George inserted “beer + ketamine” in the space between “hunting” and “ketamine.”

“Now you’ve got ketamine twice,” Andi pointed out.

“Alcohol as well.” George glanced at Andi. “Do we have confirmation the ketamine was in the beer?”

Andi scrolled some more, finding the line he was looking for. “Yep. Several bottles of the beer had been tampered with. They have a special cap designed specifically for this brewery. The cap is thinner than the usual crown caps and has a loop for easy opening. There were six caps with tiny injection sites found in the trash and on the table and under the sofa. CSI also found six more bottles with injection sites, which makes two crates at the very top of ten crates in total, stacked at five.”

“Whoever did this wanted to make sure they got the doctored beer on the first evening. Sensitive schedule?” George furrowed his brows.

“Probably. The sooner they died, the more time they would spend in the water destroying any and all evidence before they were even reported missing.”

“Which brings me back to the professional killer. This is something a pro would definitely consider.”

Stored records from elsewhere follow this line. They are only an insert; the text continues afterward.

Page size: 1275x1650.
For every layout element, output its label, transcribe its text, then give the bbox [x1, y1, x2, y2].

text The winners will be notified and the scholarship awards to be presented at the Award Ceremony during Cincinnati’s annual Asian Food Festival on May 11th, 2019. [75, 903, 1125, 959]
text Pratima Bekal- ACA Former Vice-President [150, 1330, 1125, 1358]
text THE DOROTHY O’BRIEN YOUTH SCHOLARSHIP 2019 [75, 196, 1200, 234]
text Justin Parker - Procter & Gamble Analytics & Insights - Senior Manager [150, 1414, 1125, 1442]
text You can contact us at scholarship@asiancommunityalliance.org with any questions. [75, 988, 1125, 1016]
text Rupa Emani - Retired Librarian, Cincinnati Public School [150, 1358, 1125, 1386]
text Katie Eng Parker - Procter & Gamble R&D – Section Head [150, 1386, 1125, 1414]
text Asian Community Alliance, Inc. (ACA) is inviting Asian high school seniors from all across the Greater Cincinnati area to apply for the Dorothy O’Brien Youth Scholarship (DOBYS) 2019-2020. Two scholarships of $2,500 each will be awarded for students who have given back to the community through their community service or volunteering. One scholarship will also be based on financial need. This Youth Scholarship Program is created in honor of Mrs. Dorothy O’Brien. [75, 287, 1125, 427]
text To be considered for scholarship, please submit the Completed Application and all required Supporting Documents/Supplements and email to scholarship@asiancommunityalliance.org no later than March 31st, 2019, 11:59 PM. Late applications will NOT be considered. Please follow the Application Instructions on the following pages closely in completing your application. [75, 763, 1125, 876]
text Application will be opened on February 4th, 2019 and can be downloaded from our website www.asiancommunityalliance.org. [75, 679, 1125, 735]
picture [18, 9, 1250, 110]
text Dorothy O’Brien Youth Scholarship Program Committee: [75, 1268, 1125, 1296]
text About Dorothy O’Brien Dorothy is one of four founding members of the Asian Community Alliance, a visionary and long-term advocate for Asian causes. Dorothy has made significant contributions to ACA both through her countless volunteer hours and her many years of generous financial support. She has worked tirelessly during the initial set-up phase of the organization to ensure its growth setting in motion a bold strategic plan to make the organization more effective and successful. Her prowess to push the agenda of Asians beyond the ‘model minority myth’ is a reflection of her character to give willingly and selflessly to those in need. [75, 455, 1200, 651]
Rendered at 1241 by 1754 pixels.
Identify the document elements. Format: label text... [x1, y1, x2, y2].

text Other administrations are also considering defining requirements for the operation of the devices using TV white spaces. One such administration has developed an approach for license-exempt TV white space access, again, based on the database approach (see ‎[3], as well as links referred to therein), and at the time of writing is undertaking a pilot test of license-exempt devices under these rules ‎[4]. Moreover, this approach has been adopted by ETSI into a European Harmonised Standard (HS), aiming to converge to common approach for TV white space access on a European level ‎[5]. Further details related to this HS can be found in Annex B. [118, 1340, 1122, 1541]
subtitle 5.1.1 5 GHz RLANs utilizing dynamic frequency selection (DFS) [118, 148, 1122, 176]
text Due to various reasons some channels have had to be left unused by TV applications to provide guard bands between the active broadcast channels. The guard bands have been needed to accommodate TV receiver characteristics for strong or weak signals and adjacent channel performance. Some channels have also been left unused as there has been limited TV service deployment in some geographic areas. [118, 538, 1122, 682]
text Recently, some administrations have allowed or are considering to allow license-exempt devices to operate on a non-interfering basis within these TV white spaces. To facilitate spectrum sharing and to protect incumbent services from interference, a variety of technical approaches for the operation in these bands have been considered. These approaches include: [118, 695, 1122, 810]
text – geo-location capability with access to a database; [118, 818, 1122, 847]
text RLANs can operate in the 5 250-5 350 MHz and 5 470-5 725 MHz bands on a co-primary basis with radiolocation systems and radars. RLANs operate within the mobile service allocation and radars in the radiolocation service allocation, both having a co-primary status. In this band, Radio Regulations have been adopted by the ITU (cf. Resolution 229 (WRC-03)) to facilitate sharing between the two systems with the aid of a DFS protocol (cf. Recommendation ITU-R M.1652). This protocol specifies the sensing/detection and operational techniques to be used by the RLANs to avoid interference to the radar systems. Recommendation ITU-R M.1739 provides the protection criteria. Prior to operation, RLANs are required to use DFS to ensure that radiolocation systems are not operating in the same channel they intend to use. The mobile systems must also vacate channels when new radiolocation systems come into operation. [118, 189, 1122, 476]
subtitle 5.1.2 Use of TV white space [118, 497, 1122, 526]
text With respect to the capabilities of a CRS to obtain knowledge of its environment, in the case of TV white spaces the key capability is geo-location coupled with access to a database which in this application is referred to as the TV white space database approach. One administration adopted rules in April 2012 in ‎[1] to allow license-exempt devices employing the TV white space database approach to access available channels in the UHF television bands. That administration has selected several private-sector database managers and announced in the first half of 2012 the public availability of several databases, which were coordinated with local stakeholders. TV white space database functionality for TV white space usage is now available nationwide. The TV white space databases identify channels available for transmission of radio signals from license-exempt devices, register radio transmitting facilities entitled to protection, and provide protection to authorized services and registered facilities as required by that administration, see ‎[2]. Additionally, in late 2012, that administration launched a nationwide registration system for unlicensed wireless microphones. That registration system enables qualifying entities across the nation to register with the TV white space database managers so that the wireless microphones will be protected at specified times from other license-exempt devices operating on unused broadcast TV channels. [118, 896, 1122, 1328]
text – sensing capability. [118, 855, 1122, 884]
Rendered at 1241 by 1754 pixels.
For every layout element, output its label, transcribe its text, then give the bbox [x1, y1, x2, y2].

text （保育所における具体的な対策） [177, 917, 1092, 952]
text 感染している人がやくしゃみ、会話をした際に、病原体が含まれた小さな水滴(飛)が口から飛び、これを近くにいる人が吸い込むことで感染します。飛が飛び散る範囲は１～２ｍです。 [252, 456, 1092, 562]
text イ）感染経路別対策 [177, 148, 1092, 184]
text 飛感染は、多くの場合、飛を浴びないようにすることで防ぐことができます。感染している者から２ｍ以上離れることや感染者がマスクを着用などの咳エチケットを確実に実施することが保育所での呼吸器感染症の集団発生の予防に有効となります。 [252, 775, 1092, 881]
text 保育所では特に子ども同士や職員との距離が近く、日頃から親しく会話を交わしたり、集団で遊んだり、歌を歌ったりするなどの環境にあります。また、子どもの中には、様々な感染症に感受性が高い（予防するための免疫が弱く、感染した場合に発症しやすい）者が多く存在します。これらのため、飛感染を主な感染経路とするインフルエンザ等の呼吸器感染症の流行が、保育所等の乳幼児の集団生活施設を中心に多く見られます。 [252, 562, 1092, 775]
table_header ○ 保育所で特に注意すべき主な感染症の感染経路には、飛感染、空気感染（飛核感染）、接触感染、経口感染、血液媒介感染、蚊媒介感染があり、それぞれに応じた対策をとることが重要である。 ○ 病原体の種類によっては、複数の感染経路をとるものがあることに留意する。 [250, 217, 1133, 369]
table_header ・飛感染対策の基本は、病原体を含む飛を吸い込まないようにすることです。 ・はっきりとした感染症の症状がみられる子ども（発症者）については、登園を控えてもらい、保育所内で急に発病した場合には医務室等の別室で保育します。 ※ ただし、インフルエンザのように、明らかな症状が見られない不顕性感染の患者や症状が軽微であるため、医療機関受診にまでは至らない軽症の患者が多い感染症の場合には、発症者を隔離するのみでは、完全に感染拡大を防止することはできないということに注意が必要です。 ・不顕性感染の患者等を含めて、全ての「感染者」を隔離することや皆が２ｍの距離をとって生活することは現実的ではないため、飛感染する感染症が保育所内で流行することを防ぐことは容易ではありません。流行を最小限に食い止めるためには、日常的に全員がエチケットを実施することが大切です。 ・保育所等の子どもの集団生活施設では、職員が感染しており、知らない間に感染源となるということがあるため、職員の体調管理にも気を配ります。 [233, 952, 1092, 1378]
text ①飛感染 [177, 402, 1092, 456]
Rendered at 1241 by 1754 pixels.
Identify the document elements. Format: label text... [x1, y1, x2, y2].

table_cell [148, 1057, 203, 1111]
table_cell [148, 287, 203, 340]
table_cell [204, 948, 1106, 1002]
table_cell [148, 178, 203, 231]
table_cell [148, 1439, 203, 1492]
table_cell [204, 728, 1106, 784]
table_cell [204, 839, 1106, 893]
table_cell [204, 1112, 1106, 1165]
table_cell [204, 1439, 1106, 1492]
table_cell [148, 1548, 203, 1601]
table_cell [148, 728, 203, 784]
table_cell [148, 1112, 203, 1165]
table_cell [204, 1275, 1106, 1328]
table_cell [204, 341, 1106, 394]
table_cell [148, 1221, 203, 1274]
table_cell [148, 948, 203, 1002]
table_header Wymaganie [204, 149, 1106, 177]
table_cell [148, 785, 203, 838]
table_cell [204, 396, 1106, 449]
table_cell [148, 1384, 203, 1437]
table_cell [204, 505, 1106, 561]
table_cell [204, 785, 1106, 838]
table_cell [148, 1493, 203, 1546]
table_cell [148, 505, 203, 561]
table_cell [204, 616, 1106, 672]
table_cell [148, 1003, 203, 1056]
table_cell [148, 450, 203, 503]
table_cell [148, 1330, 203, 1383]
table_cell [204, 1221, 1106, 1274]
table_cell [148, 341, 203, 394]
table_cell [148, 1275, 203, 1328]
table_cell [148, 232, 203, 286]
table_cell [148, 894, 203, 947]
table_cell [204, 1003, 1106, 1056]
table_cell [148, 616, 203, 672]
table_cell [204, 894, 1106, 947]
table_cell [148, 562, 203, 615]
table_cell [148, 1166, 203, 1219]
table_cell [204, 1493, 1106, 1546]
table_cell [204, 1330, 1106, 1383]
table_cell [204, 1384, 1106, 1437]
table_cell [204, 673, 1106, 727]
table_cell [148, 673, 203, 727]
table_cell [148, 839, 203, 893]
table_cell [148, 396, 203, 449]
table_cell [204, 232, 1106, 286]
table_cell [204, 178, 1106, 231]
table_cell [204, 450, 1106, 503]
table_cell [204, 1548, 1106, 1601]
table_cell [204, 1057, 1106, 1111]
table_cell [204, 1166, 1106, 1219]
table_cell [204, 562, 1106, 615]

Andi leaned back in his chair. “You’re right. Or somebody who had gone to the trouble of finding out everything about ketamine, how it works, and how quickly it leaves the human system. You said it before: this whole setup reeks of meticulous planning. Of somebody who had the time to ponder all eventualities.”

“Which would shoot our theory that the point in time is somehow important. It could have just been that the killer or killers were finally done with the preparations.” George put the black marker down, getting the red. He wrote “TIME?” above “departure from home.”

Andi opened his drawer, found a ballpoint pen in there, and started dissecting it. While his fingers were busy, the analytical part of his brain pondered the possible scenarios. “We have either a pro at work or somebody with a grudge and the patience to enjoy their vengeance served frozen.”